++++ ENTRIES SHOWN

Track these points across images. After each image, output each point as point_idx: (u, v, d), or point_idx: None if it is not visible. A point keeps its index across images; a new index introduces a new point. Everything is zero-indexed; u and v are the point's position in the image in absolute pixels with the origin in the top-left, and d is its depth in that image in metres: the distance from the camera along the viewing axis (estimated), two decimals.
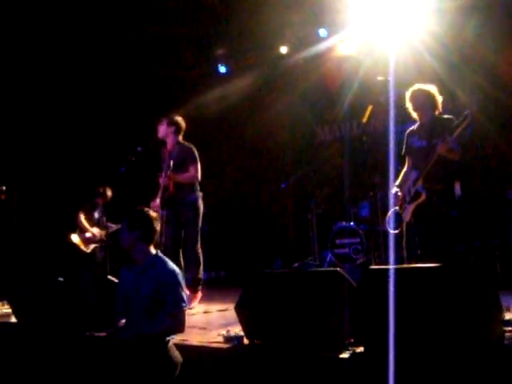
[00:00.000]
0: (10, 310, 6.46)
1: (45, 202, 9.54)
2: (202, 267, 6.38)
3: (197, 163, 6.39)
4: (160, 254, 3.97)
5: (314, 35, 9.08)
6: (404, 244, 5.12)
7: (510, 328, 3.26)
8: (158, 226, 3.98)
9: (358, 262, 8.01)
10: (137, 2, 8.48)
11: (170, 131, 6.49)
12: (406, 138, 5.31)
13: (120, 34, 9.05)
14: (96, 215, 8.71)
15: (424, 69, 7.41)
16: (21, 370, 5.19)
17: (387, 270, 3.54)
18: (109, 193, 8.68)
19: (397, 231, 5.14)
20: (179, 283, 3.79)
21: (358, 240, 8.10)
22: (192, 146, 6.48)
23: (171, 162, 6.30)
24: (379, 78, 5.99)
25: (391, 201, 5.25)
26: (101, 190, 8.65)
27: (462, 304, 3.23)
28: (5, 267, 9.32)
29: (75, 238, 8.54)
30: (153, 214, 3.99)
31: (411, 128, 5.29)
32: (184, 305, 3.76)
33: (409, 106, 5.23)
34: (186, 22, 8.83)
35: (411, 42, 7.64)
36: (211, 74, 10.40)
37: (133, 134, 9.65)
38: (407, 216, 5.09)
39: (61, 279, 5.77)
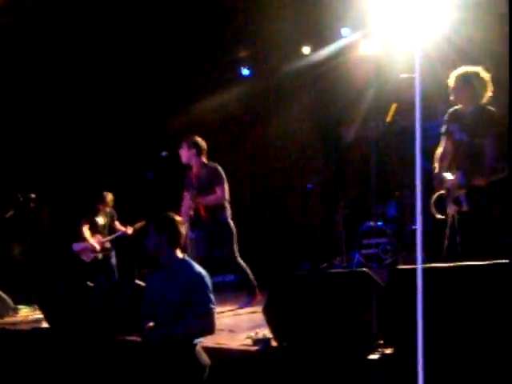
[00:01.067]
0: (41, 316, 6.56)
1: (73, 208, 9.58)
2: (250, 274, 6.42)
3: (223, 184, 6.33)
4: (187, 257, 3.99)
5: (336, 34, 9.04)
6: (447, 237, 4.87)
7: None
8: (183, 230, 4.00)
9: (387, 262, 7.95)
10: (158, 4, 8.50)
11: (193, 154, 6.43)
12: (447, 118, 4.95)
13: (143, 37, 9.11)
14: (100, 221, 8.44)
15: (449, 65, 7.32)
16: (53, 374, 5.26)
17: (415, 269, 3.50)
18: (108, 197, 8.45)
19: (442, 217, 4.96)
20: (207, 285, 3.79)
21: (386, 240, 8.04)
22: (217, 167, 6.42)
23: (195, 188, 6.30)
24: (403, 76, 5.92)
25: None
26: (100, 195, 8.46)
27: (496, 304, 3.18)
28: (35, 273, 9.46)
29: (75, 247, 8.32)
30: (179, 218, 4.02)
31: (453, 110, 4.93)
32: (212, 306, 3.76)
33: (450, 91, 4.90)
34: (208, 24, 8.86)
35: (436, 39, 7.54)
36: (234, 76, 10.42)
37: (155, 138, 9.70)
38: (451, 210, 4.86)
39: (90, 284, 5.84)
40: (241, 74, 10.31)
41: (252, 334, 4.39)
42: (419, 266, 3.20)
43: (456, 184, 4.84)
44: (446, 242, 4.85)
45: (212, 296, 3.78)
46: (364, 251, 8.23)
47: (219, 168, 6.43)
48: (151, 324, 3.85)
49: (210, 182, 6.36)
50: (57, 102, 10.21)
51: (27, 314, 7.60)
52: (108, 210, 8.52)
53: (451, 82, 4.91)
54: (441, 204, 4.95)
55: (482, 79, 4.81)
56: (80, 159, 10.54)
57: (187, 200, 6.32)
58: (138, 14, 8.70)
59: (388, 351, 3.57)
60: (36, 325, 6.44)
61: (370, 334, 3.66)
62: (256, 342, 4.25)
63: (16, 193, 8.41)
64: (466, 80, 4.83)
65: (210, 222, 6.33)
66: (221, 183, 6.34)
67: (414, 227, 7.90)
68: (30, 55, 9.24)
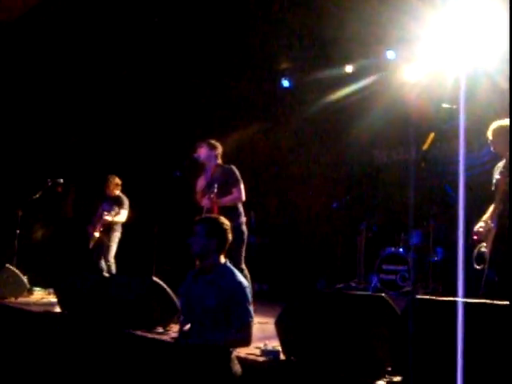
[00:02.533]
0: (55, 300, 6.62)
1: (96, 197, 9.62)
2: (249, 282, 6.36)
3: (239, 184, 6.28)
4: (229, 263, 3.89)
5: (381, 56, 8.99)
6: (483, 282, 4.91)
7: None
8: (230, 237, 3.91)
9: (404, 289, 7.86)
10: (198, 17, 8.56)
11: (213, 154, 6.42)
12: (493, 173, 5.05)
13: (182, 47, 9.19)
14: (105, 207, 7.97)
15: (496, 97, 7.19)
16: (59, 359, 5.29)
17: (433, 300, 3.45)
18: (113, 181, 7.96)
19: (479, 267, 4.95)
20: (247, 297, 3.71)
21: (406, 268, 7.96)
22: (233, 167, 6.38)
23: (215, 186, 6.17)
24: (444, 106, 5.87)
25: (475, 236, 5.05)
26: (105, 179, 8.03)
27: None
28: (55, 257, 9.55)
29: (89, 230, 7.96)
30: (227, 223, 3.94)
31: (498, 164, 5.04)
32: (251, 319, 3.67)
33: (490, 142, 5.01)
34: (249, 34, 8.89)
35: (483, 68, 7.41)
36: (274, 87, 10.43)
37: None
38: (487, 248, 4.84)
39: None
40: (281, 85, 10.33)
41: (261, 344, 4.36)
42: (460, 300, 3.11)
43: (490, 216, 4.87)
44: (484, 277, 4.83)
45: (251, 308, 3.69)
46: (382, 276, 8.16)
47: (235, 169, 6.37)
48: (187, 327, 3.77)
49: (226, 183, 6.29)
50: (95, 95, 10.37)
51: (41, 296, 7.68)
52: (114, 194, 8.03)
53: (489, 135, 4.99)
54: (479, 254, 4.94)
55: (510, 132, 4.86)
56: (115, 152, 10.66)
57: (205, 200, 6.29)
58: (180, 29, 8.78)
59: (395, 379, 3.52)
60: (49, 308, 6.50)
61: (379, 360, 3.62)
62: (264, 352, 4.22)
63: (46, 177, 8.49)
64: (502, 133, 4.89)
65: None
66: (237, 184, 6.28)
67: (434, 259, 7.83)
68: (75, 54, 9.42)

++++++++
++++ ENTRIES SHOWN

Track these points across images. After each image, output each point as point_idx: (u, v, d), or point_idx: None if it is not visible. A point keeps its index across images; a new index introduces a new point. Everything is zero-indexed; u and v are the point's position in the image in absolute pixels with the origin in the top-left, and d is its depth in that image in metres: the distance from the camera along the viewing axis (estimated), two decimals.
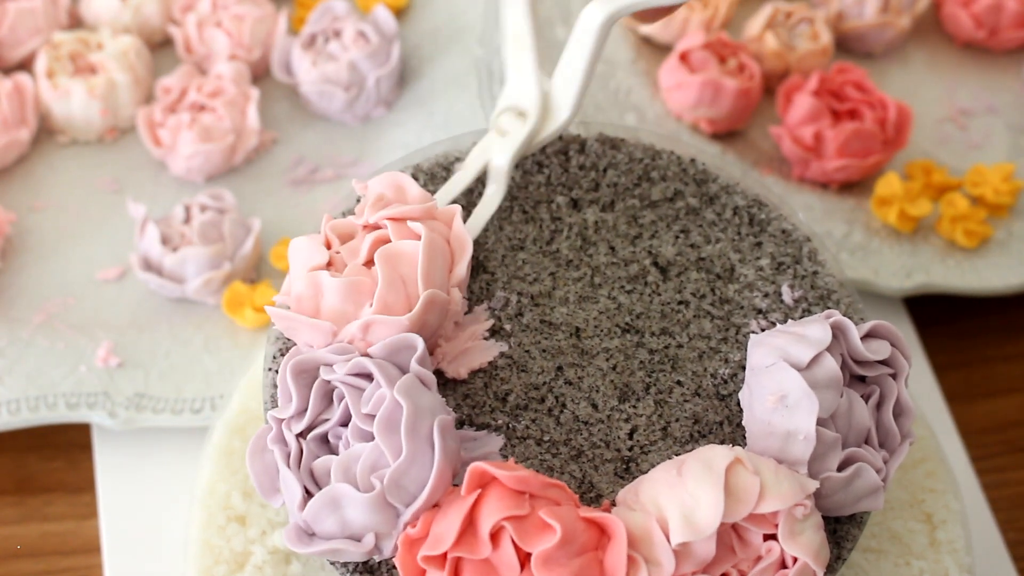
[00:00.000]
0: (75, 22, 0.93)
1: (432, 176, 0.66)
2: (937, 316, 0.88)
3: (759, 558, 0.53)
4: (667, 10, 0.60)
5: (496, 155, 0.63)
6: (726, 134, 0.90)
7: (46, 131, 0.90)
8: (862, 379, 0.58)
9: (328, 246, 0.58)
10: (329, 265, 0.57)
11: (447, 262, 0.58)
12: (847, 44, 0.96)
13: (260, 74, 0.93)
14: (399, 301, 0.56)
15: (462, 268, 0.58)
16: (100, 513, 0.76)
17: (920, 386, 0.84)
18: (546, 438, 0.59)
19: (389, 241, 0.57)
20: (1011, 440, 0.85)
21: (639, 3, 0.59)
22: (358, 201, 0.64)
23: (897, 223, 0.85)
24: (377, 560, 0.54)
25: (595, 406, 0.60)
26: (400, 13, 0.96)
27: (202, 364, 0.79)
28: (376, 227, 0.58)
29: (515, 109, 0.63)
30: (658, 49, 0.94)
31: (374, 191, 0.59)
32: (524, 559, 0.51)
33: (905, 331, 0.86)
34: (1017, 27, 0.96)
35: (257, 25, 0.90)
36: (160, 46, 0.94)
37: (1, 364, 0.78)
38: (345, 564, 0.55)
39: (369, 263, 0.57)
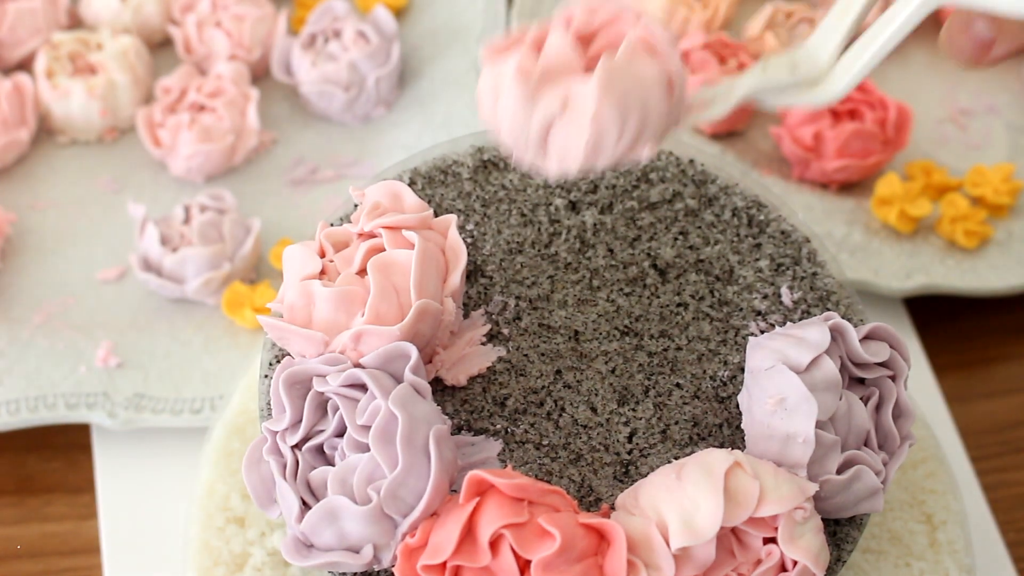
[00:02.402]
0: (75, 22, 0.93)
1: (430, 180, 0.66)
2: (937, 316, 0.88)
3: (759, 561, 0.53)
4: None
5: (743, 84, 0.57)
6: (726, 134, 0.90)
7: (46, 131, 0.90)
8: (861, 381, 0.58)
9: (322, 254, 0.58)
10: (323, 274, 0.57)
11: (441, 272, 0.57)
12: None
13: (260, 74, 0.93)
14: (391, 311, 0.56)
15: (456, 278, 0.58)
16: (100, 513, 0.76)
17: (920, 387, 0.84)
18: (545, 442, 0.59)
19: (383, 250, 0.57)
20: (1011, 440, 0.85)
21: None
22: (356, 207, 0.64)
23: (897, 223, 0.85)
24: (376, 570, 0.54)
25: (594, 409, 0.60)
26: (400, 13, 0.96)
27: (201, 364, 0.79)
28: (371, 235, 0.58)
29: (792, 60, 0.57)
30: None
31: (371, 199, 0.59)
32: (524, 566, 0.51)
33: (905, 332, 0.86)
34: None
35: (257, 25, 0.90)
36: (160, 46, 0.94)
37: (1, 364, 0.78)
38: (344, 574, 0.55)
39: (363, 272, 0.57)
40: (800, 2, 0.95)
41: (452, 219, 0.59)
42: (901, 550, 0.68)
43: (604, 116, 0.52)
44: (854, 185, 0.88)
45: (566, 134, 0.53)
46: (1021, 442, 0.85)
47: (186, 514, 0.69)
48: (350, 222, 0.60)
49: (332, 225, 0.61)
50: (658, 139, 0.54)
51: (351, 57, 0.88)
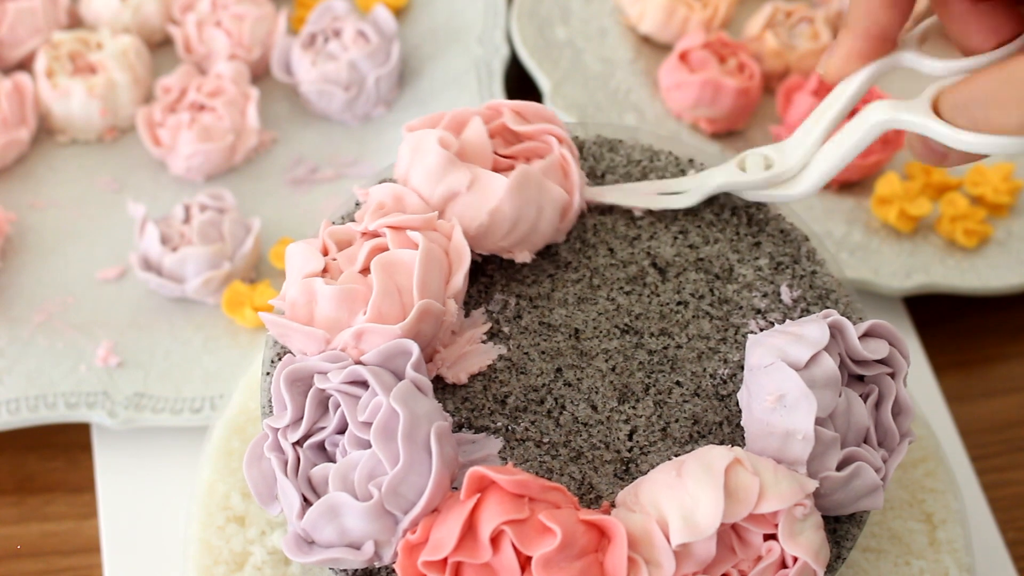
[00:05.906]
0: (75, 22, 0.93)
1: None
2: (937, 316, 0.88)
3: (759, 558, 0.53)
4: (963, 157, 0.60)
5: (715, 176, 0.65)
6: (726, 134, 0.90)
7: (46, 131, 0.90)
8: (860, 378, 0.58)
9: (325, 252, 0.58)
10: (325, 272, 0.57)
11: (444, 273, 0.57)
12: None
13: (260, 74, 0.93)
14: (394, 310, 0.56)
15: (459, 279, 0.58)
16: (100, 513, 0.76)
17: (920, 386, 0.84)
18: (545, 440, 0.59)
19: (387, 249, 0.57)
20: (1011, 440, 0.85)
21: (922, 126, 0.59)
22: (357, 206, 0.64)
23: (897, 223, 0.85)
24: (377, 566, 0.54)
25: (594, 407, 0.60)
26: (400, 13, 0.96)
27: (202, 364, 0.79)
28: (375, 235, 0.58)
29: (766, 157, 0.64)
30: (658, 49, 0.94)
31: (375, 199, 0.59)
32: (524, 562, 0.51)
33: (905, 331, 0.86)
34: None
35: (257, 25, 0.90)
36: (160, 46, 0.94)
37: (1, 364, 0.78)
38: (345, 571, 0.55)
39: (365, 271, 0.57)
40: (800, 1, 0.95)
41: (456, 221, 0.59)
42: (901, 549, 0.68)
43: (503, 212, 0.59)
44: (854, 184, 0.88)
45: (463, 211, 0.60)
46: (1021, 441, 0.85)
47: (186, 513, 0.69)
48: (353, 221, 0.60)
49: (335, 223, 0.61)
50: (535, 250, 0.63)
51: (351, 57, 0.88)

++++++++

### TASK GOAL
Between and including the line above that contains "21: (358, 240, 8.10)" and the line that contains "52: (108, 210, 8.52)", restate every line word for word. Pictures stay out.

### YOUR SOLUTION
21: (358, 240, 8.10)
22: (192, 146, 6.48)
23: (171, 162, 6.30)
24: (379, 78, 5.99)
25: (391, 201, 5.25)
26: (101, 190, 8.65)
27: (462, 304, 3.23)
28: (5, 267, 9.32)
29: (75, 238, 8.54)
30: (153, 214, 3.99)
31: (411, 128, 5.29)
32: (184, 305, 3.76)
33: (409, 106, 5.23)
34: (186, 22, 8.83)
35: (411, 42, 7.64)
36: (211, 74, 10.40)
37: (133, 134, 9.65)
38: (407, 216, 5.09)
39: (61, 279, 5.77)
[00:01.067]
0: (41, 316, 6.56)
1: (73, 208, 9.58)
2: (250, 274, 6.42)
3: (223, 184, 6.33)
4: (187, 257, 3.99)
5: (336, 34, 9.04)
6: (447, 237, 4.87)
7: None
8: (183, 230, 4.00)
9: (387, 262, 7.95)
10: (158, 4, 8.50)
11: (193, 154, 6.43)
12: (447, 118, 4.95)
13: (143, 37, 9.11)
14: (100, 221, 8.44)
15: (449, 65, 7.32)
16: (53, 374, 5.26)
17: (415, 269, 3.50)
18: (108, 197, 8.45)
19: (442, 217, 4.96)
20: (207, 285, 3.79)
21: (386, 240, 8.04)
22: (217, 167, 6.42)
23: (195, 188, 6.30)
24: (403, 76, 5.92)
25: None
26: (100, 195, 8.46)
27: (496, 304, 3.18)
28: (35, 273, 9.46)
29: (75, 247, 8.32)
30: (179, 218, 4.02)
31: (453, 110, 4.93)
32: (212, 306, 3.76)
33: (450, 91, 4.90)
34: (208, 24, 8.86)
35: (436, 39, 7.54)
36: (234, 76, 10.42)
37: (155, 138, 9.70)
38: (451, 210, 4.86)
39: (90, 284, 5.84)
40: (241, 74, 10.31)
41: (252, 334, 4.39)
42: (419, 266, 3.20)
43: (456, 184, 4.84)
44: (446, 242, 4.85)
45: (212, 296, 3.78)
46: (364, 251, 8.23)
47: (219, 168, 6.43)
48: (151, 324, 3.85)
49: (210, 182, 6.36)
50: (57, 102, 10.21)
51: (27, 314, 7.60)
52: (108, 210, 8.52)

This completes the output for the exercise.